Several have expressed doubt that he was involved in a dispute over a major business transaction with the Bo family.

"He was not a banker or a lawyer, so I don't see how he could have helped them transfer hundreds of millions overseas," said a close friend, referring to one story that has circulated.

Another member of Ms. Gu's circle, a French architect called Patrick Henri Devillers, flew back to China last week from his adopted home of Cambodia, where he had been detained for weeks at Beijing's request.

He is being held under a form of house arrest after striking a deal with judicial authorities handling Ms. Gu's case, according to a person familiar with the matter.

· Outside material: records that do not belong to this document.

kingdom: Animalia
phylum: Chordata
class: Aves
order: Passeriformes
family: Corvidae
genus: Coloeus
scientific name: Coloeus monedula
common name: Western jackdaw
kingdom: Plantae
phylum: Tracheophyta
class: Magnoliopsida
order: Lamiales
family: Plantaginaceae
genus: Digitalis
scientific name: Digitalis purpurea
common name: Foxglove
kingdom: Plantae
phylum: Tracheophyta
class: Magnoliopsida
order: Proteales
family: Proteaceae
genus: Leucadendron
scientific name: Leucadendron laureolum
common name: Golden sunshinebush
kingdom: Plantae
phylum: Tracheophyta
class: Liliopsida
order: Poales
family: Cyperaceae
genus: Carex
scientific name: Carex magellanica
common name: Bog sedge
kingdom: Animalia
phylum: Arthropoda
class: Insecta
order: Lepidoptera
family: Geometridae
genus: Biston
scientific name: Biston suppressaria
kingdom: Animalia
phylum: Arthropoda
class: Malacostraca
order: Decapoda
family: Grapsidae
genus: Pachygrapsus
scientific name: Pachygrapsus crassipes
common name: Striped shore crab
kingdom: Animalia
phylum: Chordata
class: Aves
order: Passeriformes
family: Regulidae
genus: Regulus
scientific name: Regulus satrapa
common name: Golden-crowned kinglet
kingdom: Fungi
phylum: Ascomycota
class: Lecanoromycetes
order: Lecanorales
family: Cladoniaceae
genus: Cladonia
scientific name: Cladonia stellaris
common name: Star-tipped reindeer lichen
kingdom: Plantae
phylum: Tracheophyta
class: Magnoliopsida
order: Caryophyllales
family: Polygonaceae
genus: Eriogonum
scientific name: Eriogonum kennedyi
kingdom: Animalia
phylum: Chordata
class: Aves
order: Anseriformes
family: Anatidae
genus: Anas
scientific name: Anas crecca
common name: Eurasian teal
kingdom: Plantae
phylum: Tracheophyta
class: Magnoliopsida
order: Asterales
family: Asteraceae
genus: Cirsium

Mr. Devillers shared a residential address with Ms. Gu in the southern British seaside resort of Bournemouth between 2000 and 2003, according to British public records.

Ms. Gu's indictment was welcomed by the British government, which said in late March that it had asked central Chinese authorities to investigate Mr. Heywood's death after suspicions were raised by members of the British community in China.

"We're pleased that Chinese authorities have taken this case to trial and we're determined to seek justice for Neil Heywood and his family," a spokesman for the British embassy said. He said the embassy had asked if British diplomats could attend the trial but didn't know of the response.

Friends of Mr. Heywood have questioned why British diplomats didn't raise concerns with Chongqing authorities sooner, given his ties to the Bo family and the circumstances of his death. Britain asked China to investigate only after being told by U.S. authorities of allegations about the death made by Wang Lijun, the fired Chongqing police chief, in the U.S. consulate in Chengdu in early February, said people familiar with the matter.

Thursday's Xinhua report made no mention of Mr. Wang, who was taken into custody by Chinese state security officials after leaving the consulate.